Bits before MD5Sum: in lists/partial file contain the HTML of my landing page.
Bits before MD5Sum: in lists contain HTTP like header (line separated key colon space value pares)

So this identifies a couple of potential problems on it's own, if not more.
1: even though the file fails the .gpg checksum or whatever it is test, no mention of any way to examine and then 'force' apt to fix the problem e.g. junk the file is apparently offered or given.
2: Two separate HTTP requests to two (or more) separate locations are made to build a composite file up, but validation is somewhat lacking (on either the date returned[thought that's what I think the .gpg is for?], or that the file serving up the files actually matches that which has been requested.

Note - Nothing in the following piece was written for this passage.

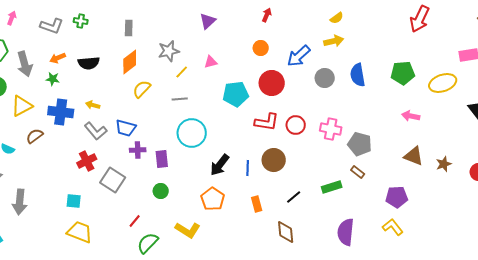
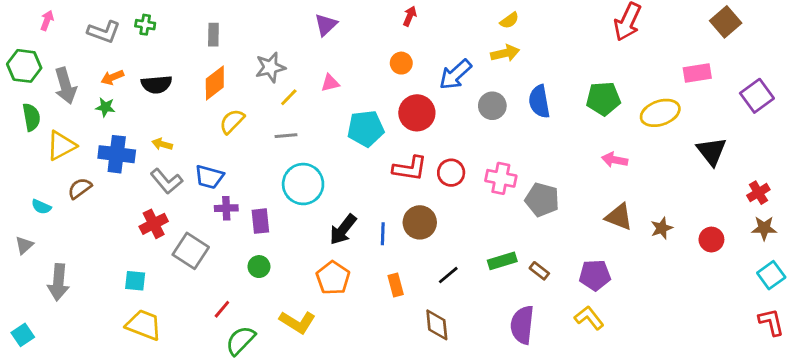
brown rectangle: (358, 172) -> (539, 271), moved

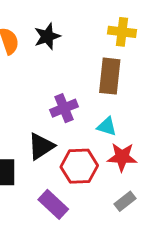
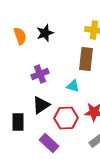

file in partial and in lists had same date.
So I assume the date of the landing page was compared against the date of the file in lists, but the date in one of the parts of the body or somewhere was used for the file date.
so
1: dates of the multiple parts of the file should match, and this is not being tested for.
2: (should be fixed by the above/possibly) the date that used to check to see if an update is needed comes from a different request than the date of the actual file itself.

it doesn't matter if the .gpg file is in partial or not, effect is still the same.
touch -m on the file in partial, with a date before the file date, causes a new file to be fetched.

So there seem to be quite a number of bugs in just the way this fault presented itself on my computer 'Ubuntu 10.04'

url/ip address validation and that kind of thing should possibly be looked at, or at-least allow the user to lock them. I have no idea why the file is in multiple parts, that should have the same date and I imagine be on the exact same server, but not validation is performed to that regard.

should files in partial be validated when update (or whatever) is called and the user asked if they want to junk old crappy ones before continuing?

I think the error should really give a bit more info, other errors tell you what to do, or work around (sometimes they don't actually fix the issue, but it's a start!)

anyhow, I'm going to pull some source down, and hope I don't have to shut my eye's too often whilst fixing this one.(soon hopefully)

Ok, that all took me about 50mins to find out after having a poke around.
I expect there are other bugs, so I'll do a good audit whilst I'm at this one.
5+ years is a long time with something like this still kicking around.in the package management system potentially blocking security updates and such (it did with me!)